Written tasks
A. Rewrite the court ruling on the protection visa application between "2. Department of" and "which was unsuccessful.", inclusive, substituting "decision-maker" for "Delegate".
B. Resume the court ruling on the protection visa application from the point where it stops.

Text shown
- - - - -

2. Department of Home Affairs made mistake to release my personal information which is totally not acceptable.
3. My second protection visa application should not be treated as invalid application and I wish the Court could give me a fair decision.
Consideration
Ground 1
This appears to invite a merits review of the earlier decision of the Refugee Review Tribunal (RRT) which affirmed the decision of the Delegate to refuse the previous Protection visa applications. This is not a matter which is before me in the present proceeding. There has already been an application for judicial review of that RRT decision which was unsuccessful.
In my view, Ground 1 is not made out and does not establish jurisdictional error.
Ground 2
Ground 2 appears to refer to what is generally referred to as the ‘Data Breach’, and that occurred on 10 February 2014. In Minister for Immigration v SZSSJ (2016) 259 CLR 180, the High Court summarised the ‘Data Breach’ at 187 – 188 [3] – [4] as follows:
[3] The Data Breach occurred on 10 February 2014. The Department routinely publishes statistics on its website. This time the particular electronic form of the document in which the statistics were published included embedded information which disclosed the identities of 9,258 applicants for protection visas who were then in immigration detention. The document containing the embedded information remained on the website until 24 February 2014.

- - - - -

Stored data

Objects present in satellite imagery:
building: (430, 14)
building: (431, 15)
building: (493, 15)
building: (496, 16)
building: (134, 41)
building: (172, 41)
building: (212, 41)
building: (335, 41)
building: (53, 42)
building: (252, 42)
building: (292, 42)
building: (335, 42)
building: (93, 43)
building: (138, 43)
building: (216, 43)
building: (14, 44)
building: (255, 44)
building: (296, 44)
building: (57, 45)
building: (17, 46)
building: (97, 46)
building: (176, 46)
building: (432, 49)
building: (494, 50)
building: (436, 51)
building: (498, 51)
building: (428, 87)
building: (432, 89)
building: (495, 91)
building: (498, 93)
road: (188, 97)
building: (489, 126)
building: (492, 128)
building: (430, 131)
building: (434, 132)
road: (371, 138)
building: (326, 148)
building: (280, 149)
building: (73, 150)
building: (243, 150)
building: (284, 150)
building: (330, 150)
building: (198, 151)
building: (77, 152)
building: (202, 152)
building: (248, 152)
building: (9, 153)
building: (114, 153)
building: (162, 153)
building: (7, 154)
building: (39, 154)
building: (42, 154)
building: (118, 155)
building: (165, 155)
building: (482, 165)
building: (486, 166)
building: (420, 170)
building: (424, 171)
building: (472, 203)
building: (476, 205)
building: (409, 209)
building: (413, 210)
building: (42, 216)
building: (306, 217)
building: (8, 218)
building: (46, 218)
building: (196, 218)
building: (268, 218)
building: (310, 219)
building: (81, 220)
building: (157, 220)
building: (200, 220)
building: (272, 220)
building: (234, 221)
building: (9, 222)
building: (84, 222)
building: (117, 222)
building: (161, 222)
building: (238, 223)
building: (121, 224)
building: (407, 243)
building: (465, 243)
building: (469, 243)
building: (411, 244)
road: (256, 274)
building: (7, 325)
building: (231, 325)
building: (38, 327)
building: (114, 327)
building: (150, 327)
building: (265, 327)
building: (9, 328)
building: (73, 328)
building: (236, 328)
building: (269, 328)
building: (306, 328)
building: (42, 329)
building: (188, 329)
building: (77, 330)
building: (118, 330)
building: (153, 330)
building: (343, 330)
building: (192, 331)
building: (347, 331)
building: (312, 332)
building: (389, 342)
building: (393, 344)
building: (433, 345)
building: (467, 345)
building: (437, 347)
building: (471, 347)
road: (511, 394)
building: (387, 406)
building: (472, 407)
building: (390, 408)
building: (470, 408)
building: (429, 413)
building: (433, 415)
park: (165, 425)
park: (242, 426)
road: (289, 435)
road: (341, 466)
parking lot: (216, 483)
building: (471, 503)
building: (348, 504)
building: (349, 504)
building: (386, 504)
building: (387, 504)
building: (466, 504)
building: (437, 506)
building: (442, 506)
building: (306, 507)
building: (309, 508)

- - - - -

Answers in order
A.
2. Department of Home Affairs made mistake to release my personal information which is totally not acceptable.
3. My second protection visa application should not be treated as invalid application and I wish the Court could give me a fair decision.
Consideration
Ground 1
This appears to invite a merits review of the earlier decision of the Refugee Review Tribunal (RRT) which affirmed the decision of the decision-maker to refuse the previous Protection visa applications. This is not a matter which is before me in the present proceeding. There has already been an application for judicial review of that RRT decision which was unsuccessful.

B.
[4] On any view, the Data Breach was very serious. The information disclosing the identities of the applicants for protection visas embedded in the document published by the Department was information protected from unauthorised access and disclosure by criminal prohibitions in Pt 4A of the Migration Act 1958 (Cth).
It does appear to be the case from my reading of the decisions made by the Delegate, Tribunal and Judge Driver in relation to the previous Protection visa applications that the data breach was not considered. The reasons for that may be that no claim was never made in relation to the data breach by the Applicants during the course of the processing of the previous Protection visa applications. However, be that as it may, the force and effect of s.48A(1C) of the Act means that whether or not the data breach was considered previously is irrelevant, and is not now to be taken into account or considered.
In my view, Ground 2 does not establish that the decision of the officer of the Department suffers from jurisdictional error.
Ground 3
Ground 3 does not in its terms actually comprise a meaningful assertion of jurisdictional error but rather, in effect, a plea to the Court. As such the Ground is not made out and fails to establish jurisdictional error.
Conclusion
Accordingly, in my view, the decision of the officer of the Department is clearly correct, and the present Protection visa applications are invalid by force of s.48A of the Act and the Application filed in this Court is to be dismissed.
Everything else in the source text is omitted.